After calling the snap election just weeks ago, Prime Minister Theresa May of the Conservative Party has this morning lost her majority in the House of Commons, resulting in a ‘hung’ parliament – where no one party has a majority.
“The general election result means that we will be faced with the reality of greater and continued political uncertainty in the short term and that is bad for the economy and business,” says Ufi Ibrahim, chief executive of the BHA.
“This is the last thing the hospitality and tourism industry needs as we already face a ‘perfect storm’ of issues.”
Kate Nicholls, chief executive of the AMLR, was equally reserved in response to the result, both congratulating “so many of our friends and champions” who have been re-elected, and lamenting the loss of “some true friends of the sector in Parliament”.
“The key short-term impact is that there is a vacuum where businesses need clarity and certainty,” she says.
“It is of paramount importance that any new government is in place swiftly, in order to address the immediate and desperate needs of hospitality businesses trying to operate amid the cost burdens of business rates, the National Living Wage and the many other current pressures on pub and restaurant operators.”
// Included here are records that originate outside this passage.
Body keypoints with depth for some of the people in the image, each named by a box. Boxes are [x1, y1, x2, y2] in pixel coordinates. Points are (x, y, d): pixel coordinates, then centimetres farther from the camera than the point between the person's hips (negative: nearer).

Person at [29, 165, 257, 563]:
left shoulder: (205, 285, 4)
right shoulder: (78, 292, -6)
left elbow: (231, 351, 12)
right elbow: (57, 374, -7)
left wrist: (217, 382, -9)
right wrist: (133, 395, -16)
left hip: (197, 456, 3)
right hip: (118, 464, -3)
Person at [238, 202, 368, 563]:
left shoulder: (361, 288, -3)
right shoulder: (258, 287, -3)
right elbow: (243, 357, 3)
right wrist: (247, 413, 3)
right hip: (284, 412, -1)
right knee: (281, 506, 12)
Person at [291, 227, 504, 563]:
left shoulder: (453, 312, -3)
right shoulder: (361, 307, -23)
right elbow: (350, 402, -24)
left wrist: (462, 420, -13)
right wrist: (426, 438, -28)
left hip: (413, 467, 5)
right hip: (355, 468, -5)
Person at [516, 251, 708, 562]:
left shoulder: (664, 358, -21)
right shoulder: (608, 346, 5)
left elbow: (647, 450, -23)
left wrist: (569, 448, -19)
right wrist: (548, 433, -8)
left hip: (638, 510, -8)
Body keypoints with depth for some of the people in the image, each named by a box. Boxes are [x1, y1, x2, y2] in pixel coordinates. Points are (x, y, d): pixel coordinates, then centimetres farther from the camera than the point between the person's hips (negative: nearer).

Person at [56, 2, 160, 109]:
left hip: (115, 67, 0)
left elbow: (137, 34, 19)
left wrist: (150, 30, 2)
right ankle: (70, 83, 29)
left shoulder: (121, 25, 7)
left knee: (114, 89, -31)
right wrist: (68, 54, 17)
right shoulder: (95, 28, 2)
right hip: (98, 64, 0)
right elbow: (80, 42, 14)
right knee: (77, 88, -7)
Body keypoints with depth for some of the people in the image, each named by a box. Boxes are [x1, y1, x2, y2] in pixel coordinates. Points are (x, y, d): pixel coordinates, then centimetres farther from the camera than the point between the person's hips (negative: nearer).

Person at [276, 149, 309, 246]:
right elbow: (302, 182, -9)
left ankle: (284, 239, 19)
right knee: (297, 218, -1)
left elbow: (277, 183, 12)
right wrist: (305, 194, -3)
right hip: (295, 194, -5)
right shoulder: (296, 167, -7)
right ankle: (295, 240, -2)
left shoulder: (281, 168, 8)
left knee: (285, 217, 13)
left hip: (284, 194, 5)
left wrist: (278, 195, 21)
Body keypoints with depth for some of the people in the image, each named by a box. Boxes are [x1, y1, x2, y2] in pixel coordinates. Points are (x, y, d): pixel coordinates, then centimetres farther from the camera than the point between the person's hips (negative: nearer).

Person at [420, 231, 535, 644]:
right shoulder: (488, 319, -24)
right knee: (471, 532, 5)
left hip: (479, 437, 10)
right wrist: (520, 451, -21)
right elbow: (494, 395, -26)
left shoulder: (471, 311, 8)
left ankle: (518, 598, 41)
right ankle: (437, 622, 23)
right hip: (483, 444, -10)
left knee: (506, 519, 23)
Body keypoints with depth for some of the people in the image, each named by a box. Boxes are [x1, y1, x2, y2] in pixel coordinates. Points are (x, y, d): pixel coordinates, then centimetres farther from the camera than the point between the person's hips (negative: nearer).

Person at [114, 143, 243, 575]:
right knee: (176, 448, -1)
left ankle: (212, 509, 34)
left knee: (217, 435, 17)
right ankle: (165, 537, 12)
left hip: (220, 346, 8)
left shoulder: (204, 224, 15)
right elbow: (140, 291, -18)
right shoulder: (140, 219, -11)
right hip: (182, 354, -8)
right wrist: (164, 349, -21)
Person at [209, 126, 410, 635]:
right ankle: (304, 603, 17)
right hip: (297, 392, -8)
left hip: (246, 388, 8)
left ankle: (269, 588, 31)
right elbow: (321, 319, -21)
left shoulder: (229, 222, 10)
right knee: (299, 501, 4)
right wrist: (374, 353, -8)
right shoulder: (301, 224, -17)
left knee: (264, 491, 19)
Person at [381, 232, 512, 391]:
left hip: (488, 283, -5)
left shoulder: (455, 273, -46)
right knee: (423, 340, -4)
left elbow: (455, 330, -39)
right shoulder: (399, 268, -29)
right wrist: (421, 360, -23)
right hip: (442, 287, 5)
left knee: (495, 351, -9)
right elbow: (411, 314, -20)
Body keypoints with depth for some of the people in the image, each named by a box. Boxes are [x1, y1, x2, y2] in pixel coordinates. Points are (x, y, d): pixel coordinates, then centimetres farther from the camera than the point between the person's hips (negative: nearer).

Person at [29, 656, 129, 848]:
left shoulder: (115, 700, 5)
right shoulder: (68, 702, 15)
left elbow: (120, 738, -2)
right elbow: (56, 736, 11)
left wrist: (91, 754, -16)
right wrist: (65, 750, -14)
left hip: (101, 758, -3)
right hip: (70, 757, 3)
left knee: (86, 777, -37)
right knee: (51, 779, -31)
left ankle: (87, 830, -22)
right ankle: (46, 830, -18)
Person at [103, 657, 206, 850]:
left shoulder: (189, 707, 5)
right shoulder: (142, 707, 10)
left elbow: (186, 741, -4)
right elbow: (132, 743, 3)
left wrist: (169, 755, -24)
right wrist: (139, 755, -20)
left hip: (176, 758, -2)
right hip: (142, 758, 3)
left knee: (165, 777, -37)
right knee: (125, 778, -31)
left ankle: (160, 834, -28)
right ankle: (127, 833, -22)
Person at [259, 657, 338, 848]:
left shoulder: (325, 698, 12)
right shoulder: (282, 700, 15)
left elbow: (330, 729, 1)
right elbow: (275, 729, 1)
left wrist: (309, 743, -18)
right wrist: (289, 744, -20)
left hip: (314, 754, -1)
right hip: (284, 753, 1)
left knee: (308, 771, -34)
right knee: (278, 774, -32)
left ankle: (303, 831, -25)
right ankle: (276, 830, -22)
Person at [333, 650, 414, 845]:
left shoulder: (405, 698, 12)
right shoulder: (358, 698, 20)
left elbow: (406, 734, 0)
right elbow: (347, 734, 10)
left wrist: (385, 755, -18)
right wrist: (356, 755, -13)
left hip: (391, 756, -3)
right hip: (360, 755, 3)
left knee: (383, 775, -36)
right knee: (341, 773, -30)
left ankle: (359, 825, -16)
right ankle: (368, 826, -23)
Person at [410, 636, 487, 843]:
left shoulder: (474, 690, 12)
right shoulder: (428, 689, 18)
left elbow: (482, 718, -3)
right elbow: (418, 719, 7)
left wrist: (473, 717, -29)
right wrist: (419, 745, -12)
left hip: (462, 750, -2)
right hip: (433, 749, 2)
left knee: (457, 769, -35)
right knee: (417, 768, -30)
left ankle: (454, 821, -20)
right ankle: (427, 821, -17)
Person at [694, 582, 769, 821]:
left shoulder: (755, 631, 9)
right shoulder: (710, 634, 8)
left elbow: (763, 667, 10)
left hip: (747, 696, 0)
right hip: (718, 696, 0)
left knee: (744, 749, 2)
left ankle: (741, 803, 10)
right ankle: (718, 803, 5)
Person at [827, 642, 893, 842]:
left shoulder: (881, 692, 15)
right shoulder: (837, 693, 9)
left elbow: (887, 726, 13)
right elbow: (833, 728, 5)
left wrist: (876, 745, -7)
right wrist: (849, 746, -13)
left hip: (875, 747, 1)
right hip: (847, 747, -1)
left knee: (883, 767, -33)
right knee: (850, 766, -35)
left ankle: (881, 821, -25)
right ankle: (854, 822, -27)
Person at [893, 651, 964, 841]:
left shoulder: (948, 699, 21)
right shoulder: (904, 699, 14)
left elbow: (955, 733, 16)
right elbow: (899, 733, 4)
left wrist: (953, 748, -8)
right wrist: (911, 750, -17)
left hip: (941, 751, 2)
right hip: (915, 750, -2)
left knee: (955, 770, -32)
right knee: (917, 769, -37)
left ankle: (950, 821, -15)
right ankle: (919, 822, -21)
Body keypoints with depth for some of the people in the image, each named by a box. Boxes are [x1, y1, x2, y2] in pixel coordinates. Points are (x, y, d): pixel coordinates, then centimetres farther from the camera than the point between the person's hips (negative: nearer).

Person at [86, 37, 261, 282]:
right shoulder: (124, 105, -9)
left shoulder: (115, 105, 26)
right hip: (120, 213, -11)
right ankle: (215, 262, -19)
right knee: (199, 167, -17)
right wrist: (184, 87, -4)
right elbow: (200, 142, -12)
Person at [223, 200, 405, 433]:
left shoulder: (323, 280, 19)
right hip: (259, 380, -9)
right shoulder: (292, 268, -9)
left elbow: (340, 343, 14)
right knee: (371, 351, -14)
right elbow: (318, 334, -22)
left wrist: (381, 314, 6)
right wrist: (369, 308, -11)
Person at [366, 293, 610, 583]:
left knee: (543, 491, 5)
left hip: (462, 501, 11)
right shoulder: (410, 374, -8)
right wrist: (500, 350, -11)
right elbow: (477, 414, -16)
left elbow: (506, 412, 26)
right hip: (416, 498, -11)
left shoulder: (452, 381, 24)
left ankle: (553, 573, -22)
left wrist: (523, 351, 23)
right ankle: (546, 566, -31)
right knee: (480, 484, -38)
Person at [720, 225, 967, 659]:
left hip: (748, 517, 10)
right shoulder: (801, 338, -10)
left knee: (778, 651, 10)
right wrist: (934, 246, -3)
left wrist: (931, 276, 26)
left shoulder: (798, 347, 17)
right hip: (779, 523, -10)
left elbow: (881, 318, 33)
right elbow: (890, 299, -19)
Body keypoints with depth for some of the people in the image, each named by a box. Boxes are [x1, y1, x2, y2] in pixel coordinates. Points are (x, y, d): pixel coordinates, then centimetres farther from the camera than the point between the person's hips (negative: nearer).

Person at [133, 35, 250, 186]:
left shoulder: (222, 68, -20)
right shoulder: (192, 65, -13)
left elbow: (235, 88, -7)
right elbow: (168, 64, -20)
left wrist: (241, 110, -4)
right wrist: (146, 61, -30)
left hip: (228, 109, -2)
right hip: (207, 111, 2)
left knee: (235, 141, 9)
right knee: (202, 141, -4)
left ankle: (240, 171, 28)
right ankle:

“The complexion of the next Government remains unclear, but as we approach Brexit and a new Government looks to secure a new deal for the UK economy, high street hospitality businesses are going to play a crucial role.
Both bodies also stressed their willingness to work with the government to increase stability in the sector.
“The BHA will work with whatever government emerges to see a return to stability and certainty so that we can get on with creating jobs and growth in the economy,” says Ibrahim.
“We are ready to provide our support and are looking forward to working alongside the new Government at this incredibly important time,” adds Nicholls.
The BHA claims to represents 46,000 hospitality and tourism business across the UK, while the AMLR states its membership runs to 26,000 outlets and 650,000 employees across the country, including independent operators, and big players All Bar One, Slug & Lettuce, TGI Fridays, Wahaca, and Wagamama.
Ahead of the General Election, we asked BigHospitality readers their main concerns regarding hospitality in the election, with over half saying that the status of EU staff in the sector was one of their top three issues, alongside decisions on wages and tax.
Although more said they would vote Conservative (46.2%) compared to Labour (33.5%) or Lib Dem (11.3%), many also stated apprehension towards Theresa May and the prospect of a ‘hard Brexit’.